Siobhan Elana. “Your middle name is Elana?”
“Aye.”
“I like that. Siobhan Elana. Did I say it right?”
“Aye, but if ye were trying to shorten my name, ye went in the wrong direction.”
Oh yes, he did. It meant he could savor her. Not dismiss her with a clipped version of her name.
“Have you ever been to Austin, Siobhan Elena? Yes, I’m changing the subject.”
She also stopped picking sugar off his body and he could think clearer.
“Nope.”
“So not to Vegas. No to Austin. What about Chicago?”
“Nope.”
“New Jersey?”
“Everyone in New York makes it to New Jersey. No tax on clothes.”
“I see. Pennsylvania? Connecticut?”
“No. No.”
“Florida? If you tell me your parents never took you to Disney World–”
“Aye. Once.”
“Once?”
“Ye dun’t know my brothers. I think we’re banned for life.”
Now he was curious. “Sabine, I have two older brothers and a very close cousin. I have some semblance of what it’s like to be surrounded by testosterone.”
“Ye ma would understand more.”
“Maybe. You just got on a plane to L.A. from New York and didn’t stop anywhere in between?”
“Aye.”
“Why L.A.?”
She didn’t answer and looked away.
“Sabine?”
“It wasn’t planned. The whole thing. I just...” She put a hand in front of her face. “They told me I had to marry Kieran. And I hated myself for not seeing it coming.”
“When was this?”
“Three years ago, a month after Norah died.”

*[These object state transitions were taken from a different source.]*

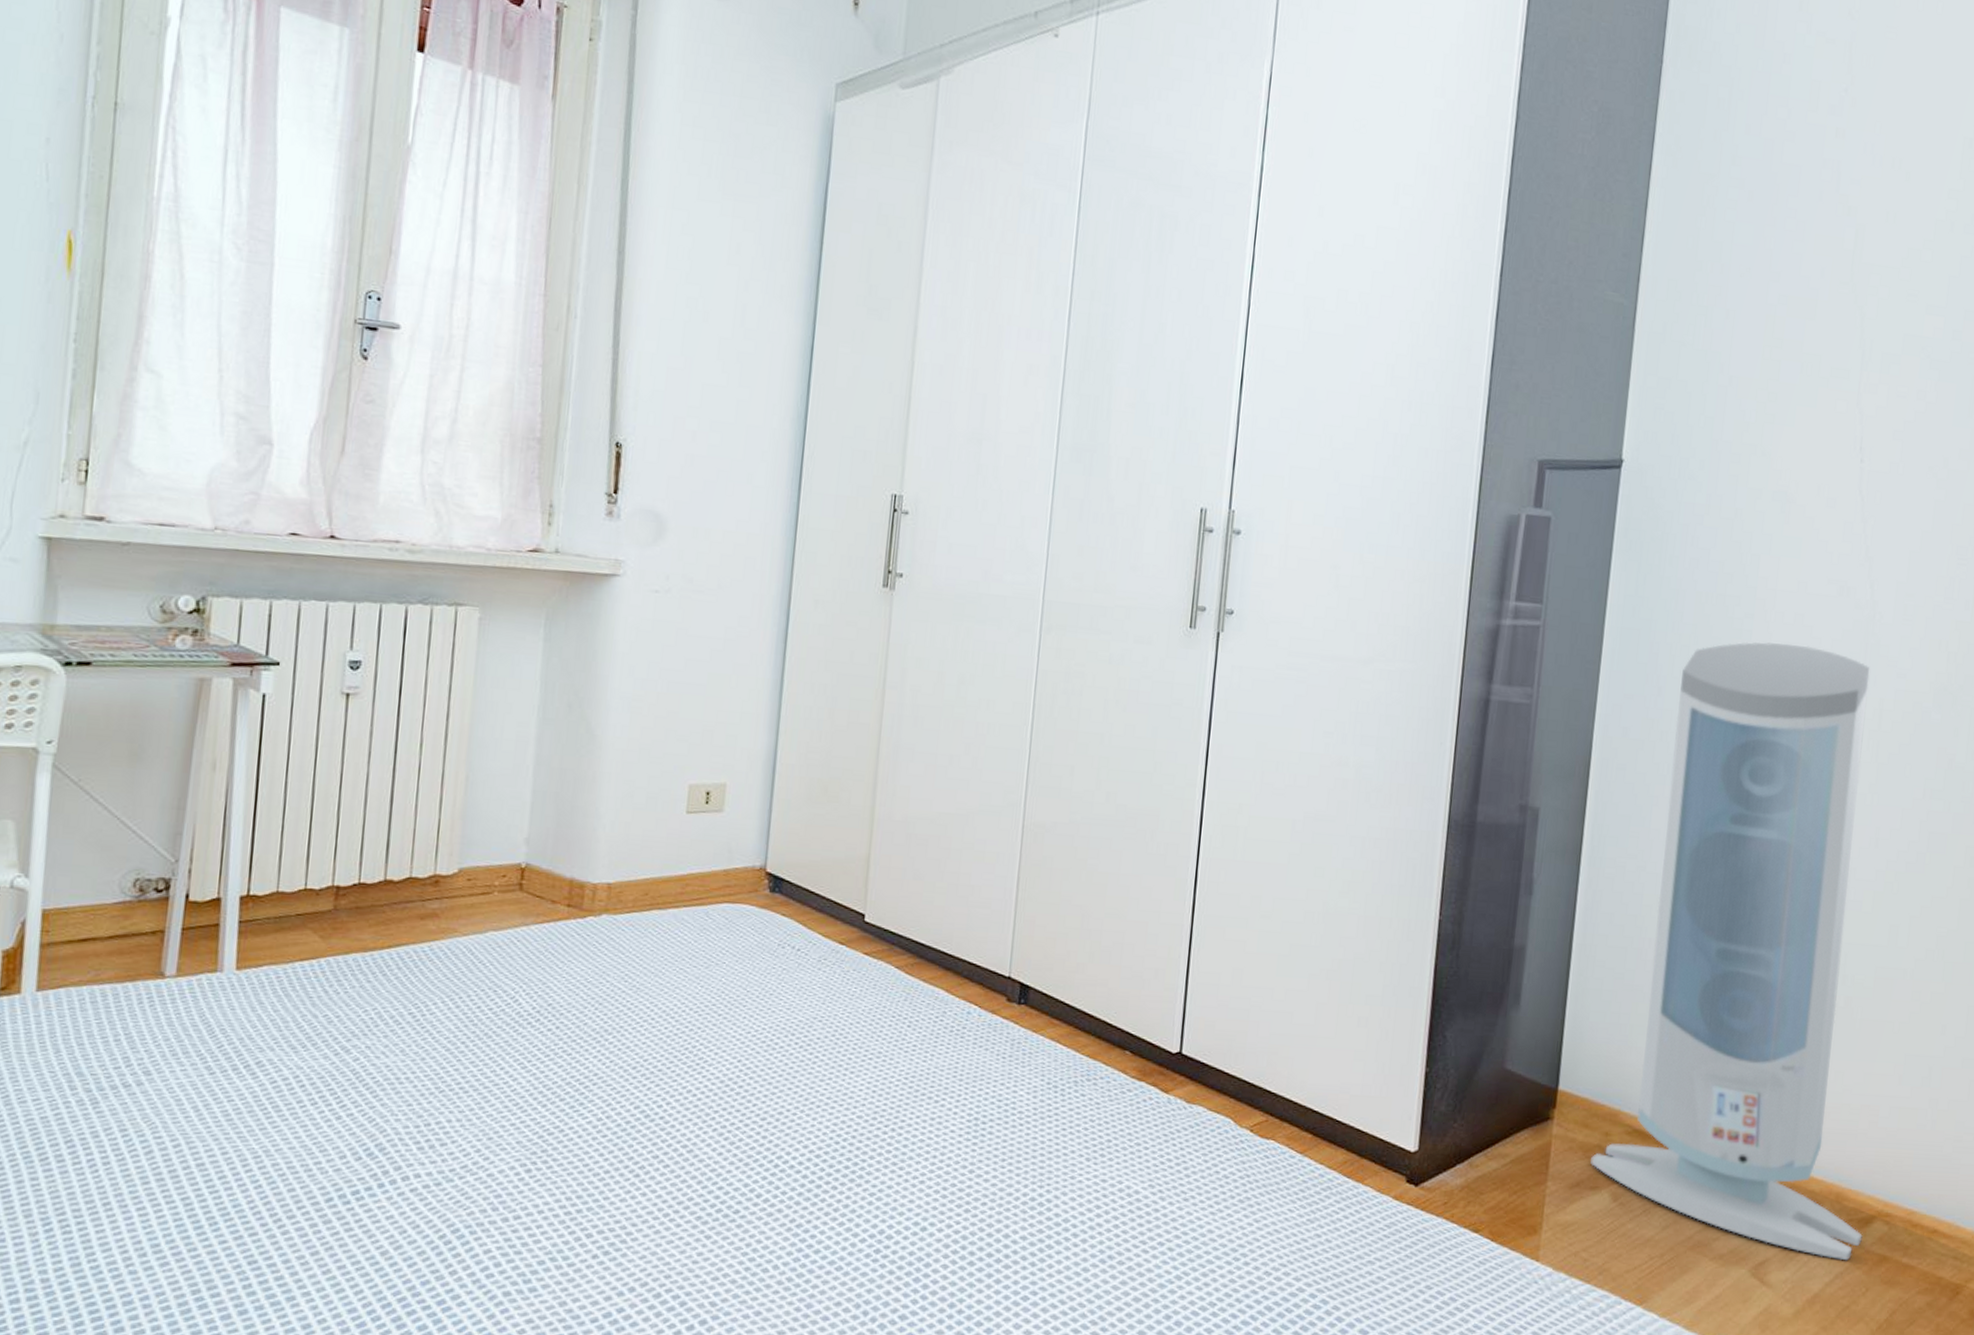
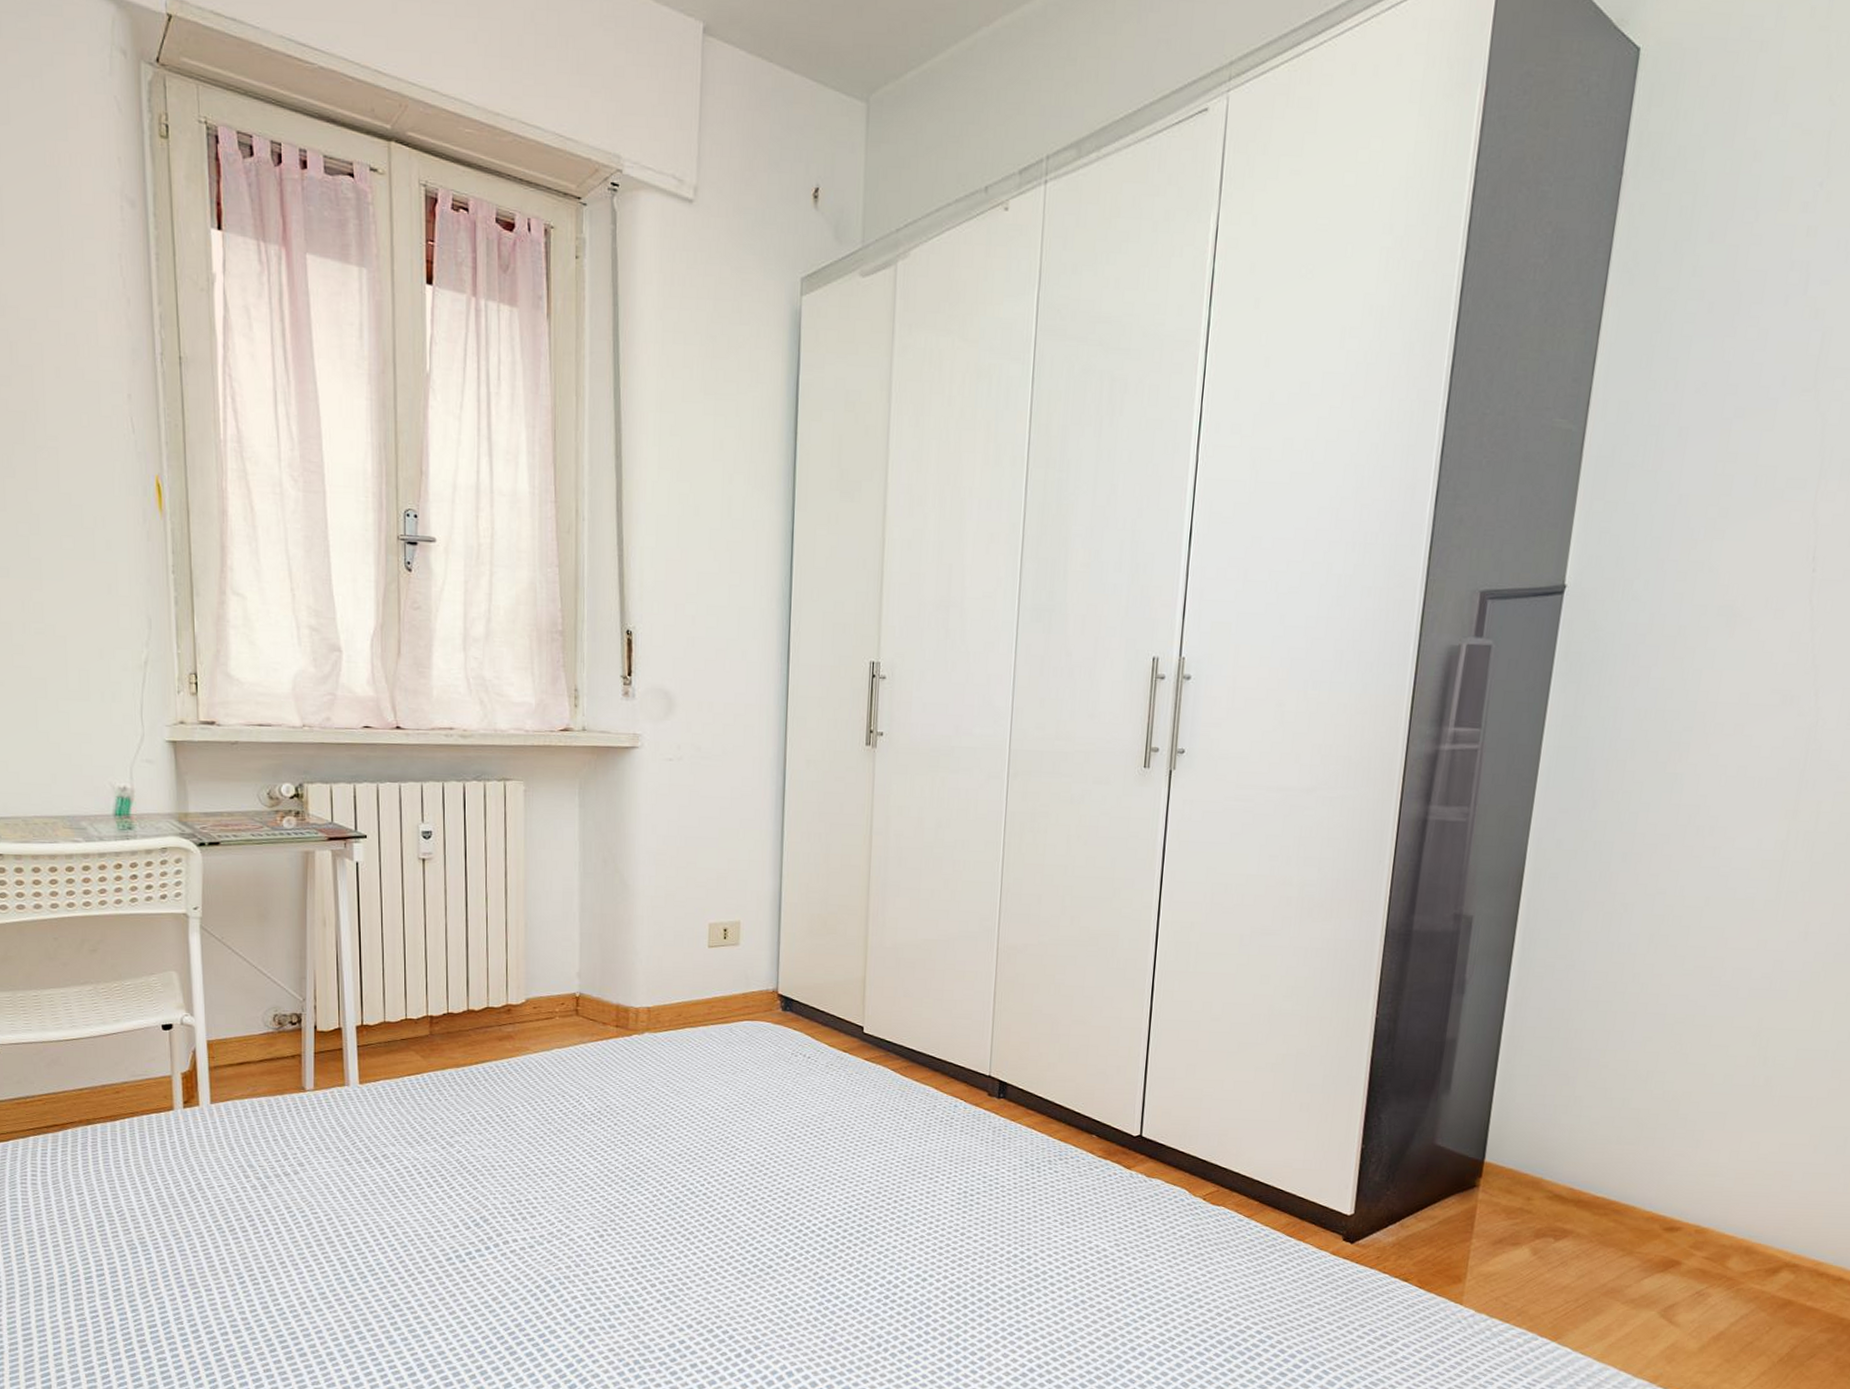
air purifier: present [1591,642,1870,1260] -> none [1513,753,1810,1304]

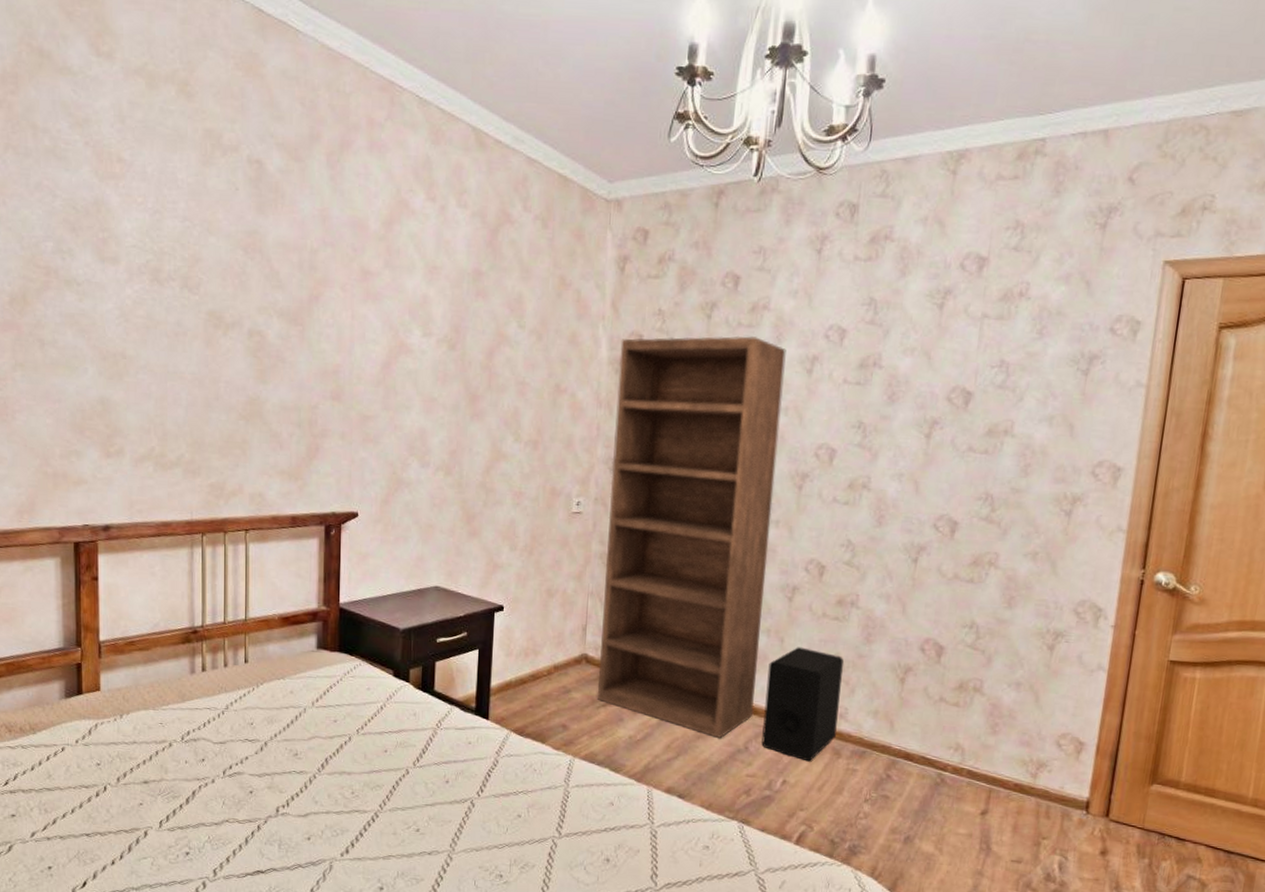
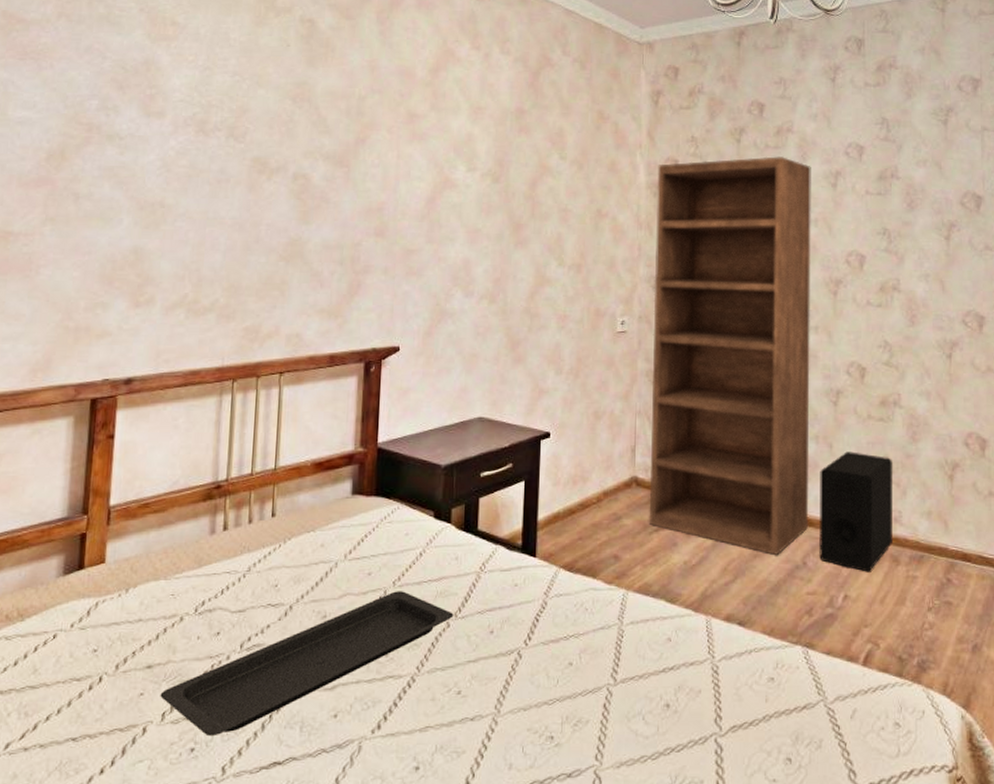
serving tray: none [157,738,412,845] -> present [160,591,454,737]

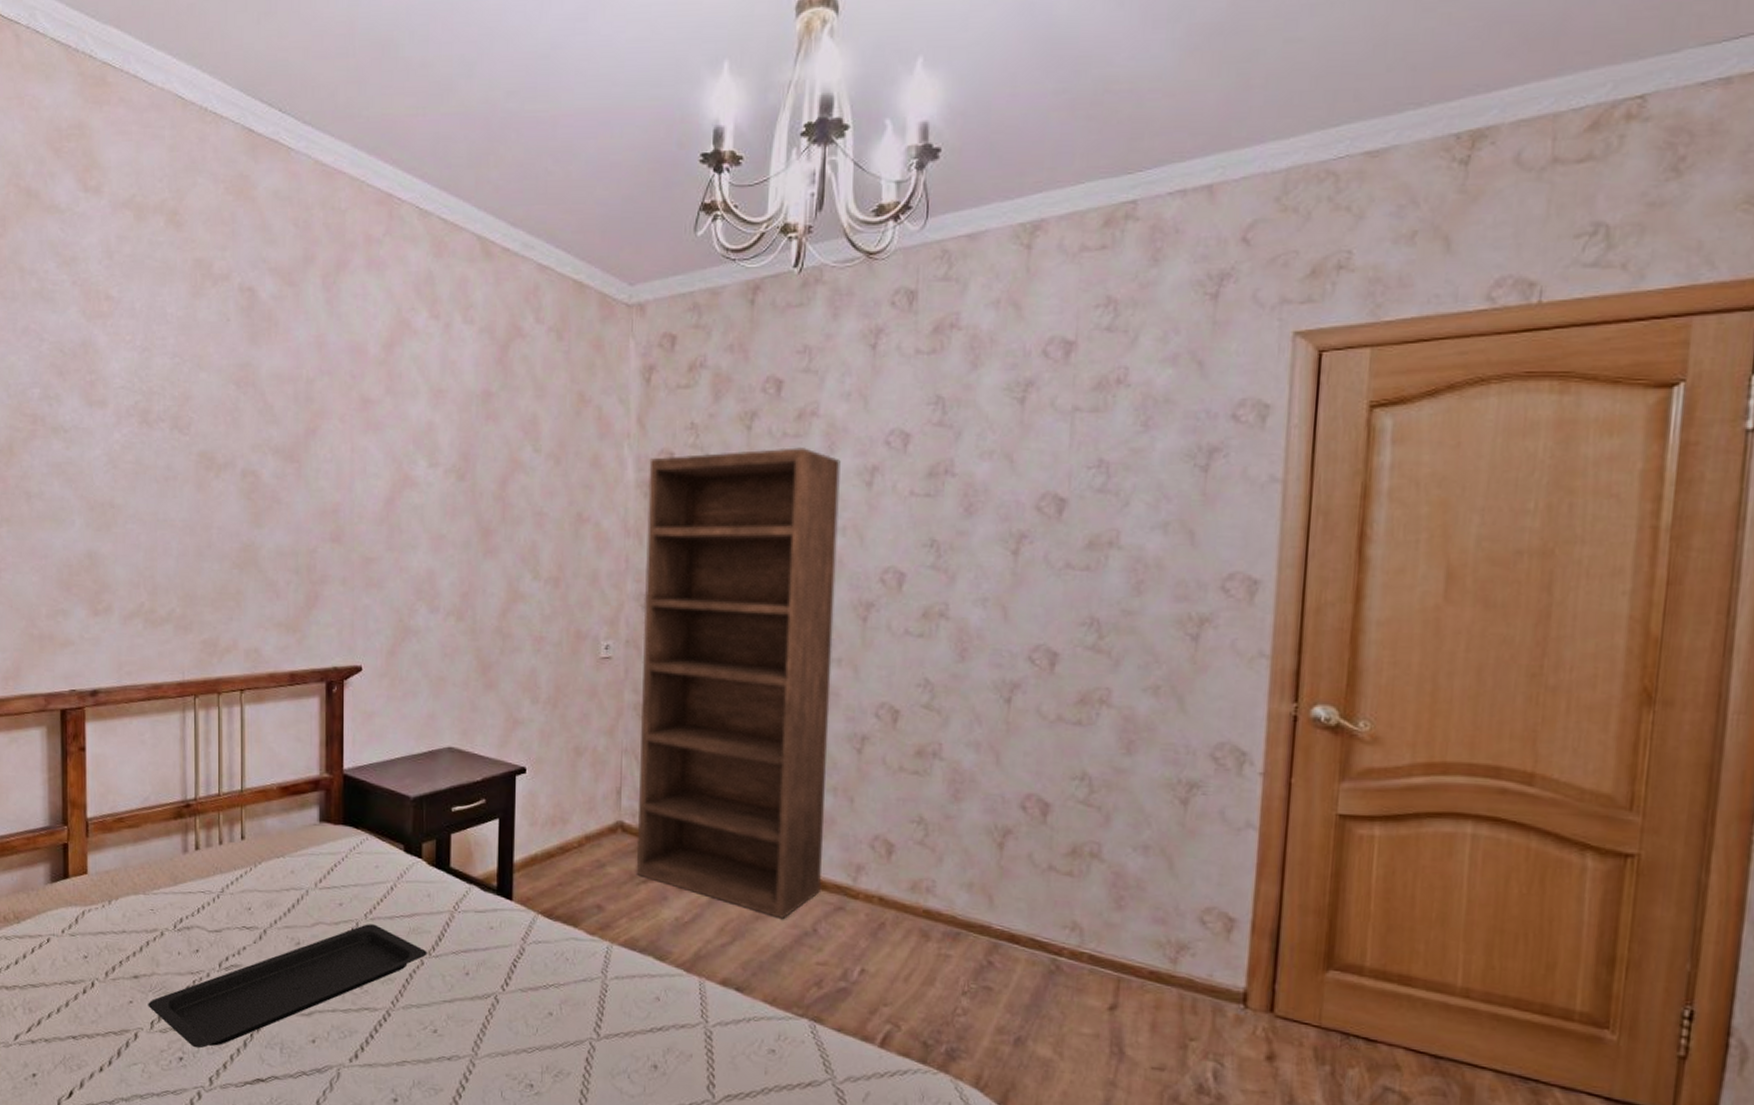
speaker: present [819,451,892,572] -> none [833,808,927,946]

She went silent again and stared at the road. Just concrete and blacktop. The sun, hazy in the mid-morning. The best colors in the southwest came out at night and in the early morning sun. Like Manhattan, when the sun rising from Long Island made all the skyscrapers on the East Side glow pink and gold.
Every minute, every mile with Sabine he felt more and more invested in her. Felt responsible for her even though she would never admit she needed anyone. Odd, since she probably grew up being sheltered and treated like a piece of glass. Or a prize, to reward the right man.
“Are we stopping anywhere along the way?” She picked up his phone and scrolled through the GPS app.
The 67 Aston Martin didn’t have Nav.
“I was planning on driving straight through. Why, do you want to stop?”